## Estratto del testo
───
Questa – anche se non se ne ha notizia nei telegiornali – è la situazione che riguarda decine di migliaia di insegnanti e personale della scuola pubblica, condannati alla disoccupazione dal ministro Gelmini. Dopo aver sostenuto esami, ottenuto titoli, scalato graduatorie in anni di studio, di insegnamento, di lavoro. E’ l’effetto della politica dissennata dei tagli, ma è anche la conferma di un governo che mortifica meriti e professionalità, ignorando diritti e bisogni, piuttosto conservando e incrementando sprechi e affari delle varie cricche.

E’ una morsa che stringe gli studenti, le loro famiglie decine e decine di migliaia di operatori della scuola pubblica, che perdono il diritto al lavoro e non possono progettare il futuro senza nemmeno poter contare su un giudice coscienzioso, come per gli insegnanti d Piacenza o per gli operai di Melfi, o un parlamentare che solleciti, disinteressatamente, il loro caso personale.

In questo autunno caldo per la situazione sociale del Paese, gli insegnanti non sono gli unici a protestare e a rivendicare i propri diritti. Accanto a loro ci sono gli operai della FIAT, delle tante fabbriche in crisi. Eppure la logica è la stessa: Marchionne come Tremonti considerano il diritto al lavoro una regalia, sottoposta ai prevalenti interessi di casta e all’arroganza finanziaria dei “ladroni di Roma e dintorni”.

Italia dei Valori intende proseguire nella propria azione di contrasto volta a costringere il governo a fermarsi in questa sfrenata corsa verso l’imbarbarimento e verso l’assassinio della scuola pubblica e del diritto al lavoro di decine di migliaia di lavoratori.
───
## Dati
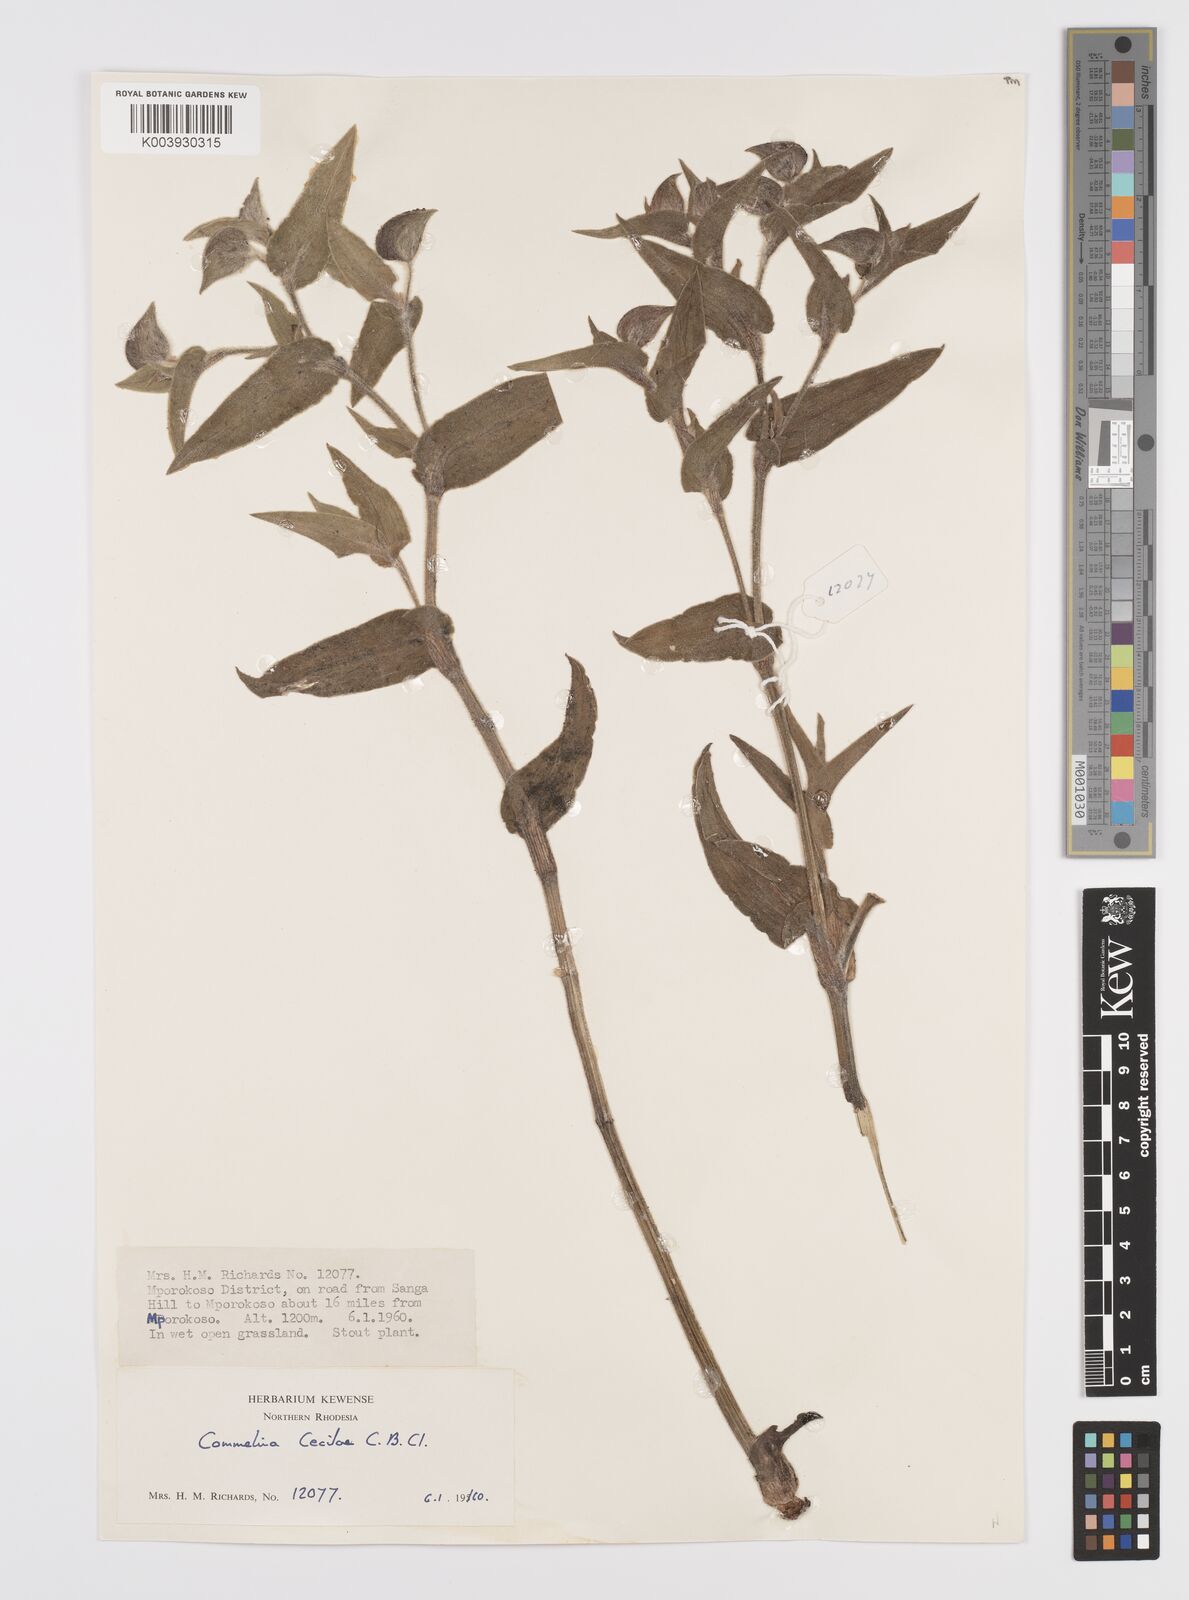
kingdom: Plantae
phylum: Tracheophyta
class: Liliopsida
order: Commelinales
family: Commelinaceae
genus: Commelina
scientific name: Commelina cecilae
───
## Cosa fare
Stampa senza alcuna modifica il brano dell'estratto sulla scuola pubblica che comincia con "Italia dei Valori" e prosegue fino a "migliaia di lavoratori.".

## Compito svolto
Italia dei Valori intende proseguire nella propria azione di contrasto volta a costringere il governo a fermarsi in questa sfrenata corsa verso l’imbarbarimento e verso l’assassinio della scuola pubblica e del diritto al lavoro di decine di migliaia di lavoratori.